Seoul’s housing market is seeing a shift in funding sources as tightened lending regulations take hold. With bank loan limits restricted, a notable increase has been observed in individuals liquidating stocks and bonds to finance home purchases. The trend underscores the impact of recent policy interventions aimed at cooling the property market.
According to data from South Korea’s Ministry of Land, Infrastructure and Transport, the total funds derived from stock and bond sales used for Seoul home purchases reached ₩2.03 trillion (approximately $1.5 billion USD based on current exchange rates) between July and December of last year. This figure coincides with the implementation of the ‘6.27’ measures, which restricted loan-to-value ratios in the greater Seoul area and other designated regulatory zones.
The ‘funding source plan’ – a document required for all housing purchases in regulated areas and for properties exceeding ₩600 million (approximately $442,000 USD) in non-regulated areas – reveals a sharp increase in capital flowing from financial markets into Seoul real estate over the past three years. Funds from stock and bond sales totaled ₩576.5 billion in 2022, rebounding to ₩1.059 trillion in 2023. In 2024, this figure rose to ₩2.2545 trillion, culminating in ₩3.8916 trillion last year – representing roughly a doubling of investment year-over-year.
The most significant influx of funds occurred between July and January of this year, totaling ₩2.3966 trillion. Monthly inflows peaked in September (₩463.1 billion) and October (₩576 billion) of last year, a period coinciding with the peak of the KOSPI index – South Korea’s benchmark stock market index – surpassing 4,000 points and the announcement of further restrictions on high-value home loans on October 15th.

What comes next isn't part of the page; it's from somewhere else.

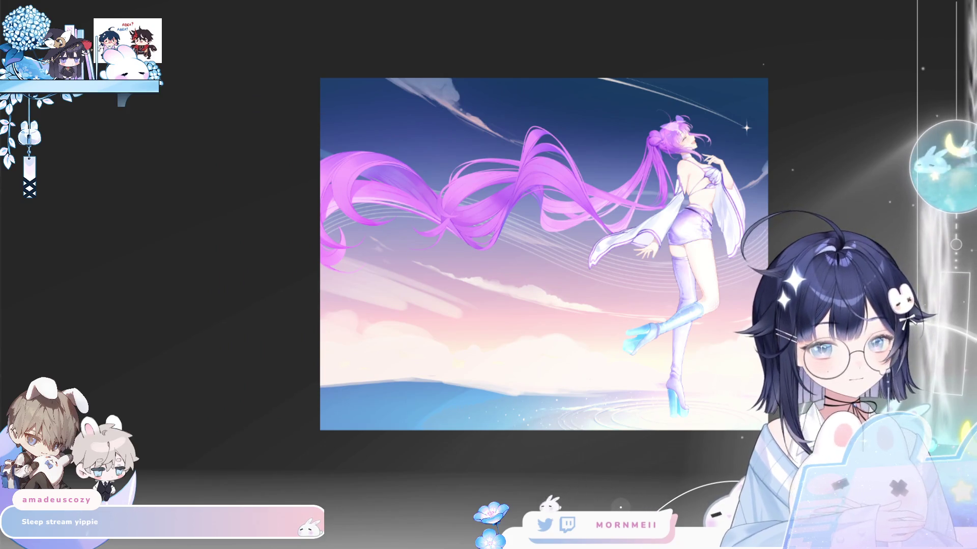
{"action": "scroll", "coordinate": [235, 214], "scroll_direction": "up", "scroll_amount": 3}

Concentration in Gangnam and Surrounding Areas
The capital generated from stock and bond sales is heavily concentrated in Seoul’s affluent Gangnam district and its neighboring areas. Over the past seven months, Gangnam-gu accounted for the largest share of inflows, at ₩378.4 billion. Collectively, the ‘Gangnam 3’ – Gangnam, Seocho, and Songpa – attracted a total of ₩909.8 billion, representing 37.9% of the total capital flowing into Seoul’s housing market.
Experts attribute this trend to a combination of stricter lending regulations and favorable conditions in the stock market. With access to traditional housing loans becoming more difficult, investors are capitalizing on gains in the equity market to finance property purchases. “The movement of securities disposal income into the real estate market is a result of asset holders disposing of stocks and then purchasing real estate, which is perceived as a relatively safe asset,” noted a representative from a major commercial bank.
The government is responding to this shift by intensifying scrutiny of funds used in property transactions. Amendments to the Real Estate Transaction Reporting Act, which came into effect on February 10th, now require the disclosure of funds derived from cryptocurrency sales in the ‘funding source plan’. Detailed information regarding overseas funds – including deposits and loans – must also be provided.
“Recently, there’s a growing tendency for people to use profits from the stock market as a foundation for homeownership,” said Jeong Seong-jin, CEO of Urban Asset Management. “Housing is seen as an asset that maintains its residential value regardless of price fluctuations, which supports the influx of funds from stock sales into the real estate market.”
The tightening of mortgage rules, capped at ₩600 million regardless of property price or borrower income, implemented by the Lee Jae Myung administration in June 2025, was intended to curb speculative investment and address rising household debt. However, the data suggests that demand remains robust, albeit channeled through alternative funding sources. The government also imposed mandatory residency requirements, reduced maximum loan terms and blocked mortgages for multihomeowners in these zones.
The surge in funds from stock and bond sales highlights the resilience of Seoul’s housing market and the adaptability of investors in the face of regulatory changes. While the government’s efforts to cool the market are evident, the continued flow of capital into real estate suggests that further measures may be necessary to achieve its objectives. The concentration of investment in the Gangnam area also raises concerns about regional imbalances and the potential for continued price appreciation in prime locations.